## Job item
Would you write out every entry exactly, but without the pictures?

** Opening Given data block **

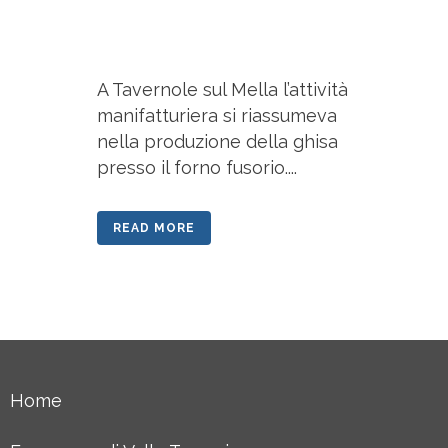
A Tavernole sul Mella l’attività
manifatturiera si riassumeva
nella produzione della ghisa
presso il forno fusorio....
READ MORE
Home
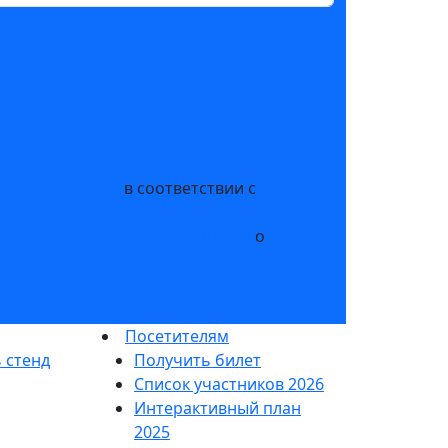
нальных данных
в соответствии с
альных данных
млений и рекламных сообщений
о
Посетителям
 стенд
Получить билет
Список участников 2026
Интерактивный план
2025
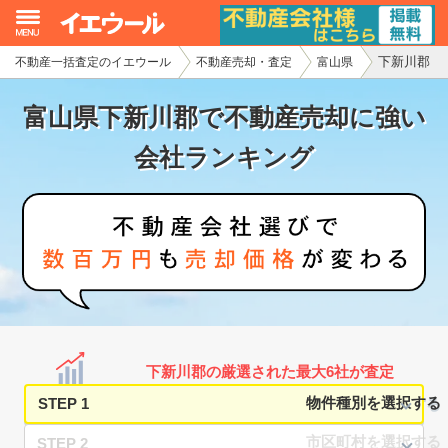
下新川郡
不動産一括査定のイエウール
不動産売却・査定
富山県
イエウール加盟希望の不動産会社様
富山県下新川郡で不動産売却に強い
初めての方へ
会社ランキング
不動産売却の流れ
不動産の売却・一括査定
家査定シミュレーター
お問い合わせ
下新川郡の厳選された最大6社が査定
STEP 1
STEP 2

** Closing Given data block **

## Answer section
A Tavernole sul Mella l’attività
manifatturiera si riassumeva
nella produzione della ghisa
presso il forno fusorio....
READ MORE
Home
нальных данных
в соответствии с
альных данных
млений и рекламных сообщений
о
Посетителям
 стенд
Получить билет
Список участников 2026
Интерактивный план
2025
下新川郡
不動産一括査定のイエウール
不動産売却・査定
富山県
イエウール加盟希望の不動産会社様
富山県下新川郡で不動産売却に強い
初めての方へ
会社ランキング
不動産売却の流れ
不動産の売却・一括査定
家査定シミュレーター
お問い合わせ
下新川郡の厳選された最大6社が査定
STEP 1
STEP 2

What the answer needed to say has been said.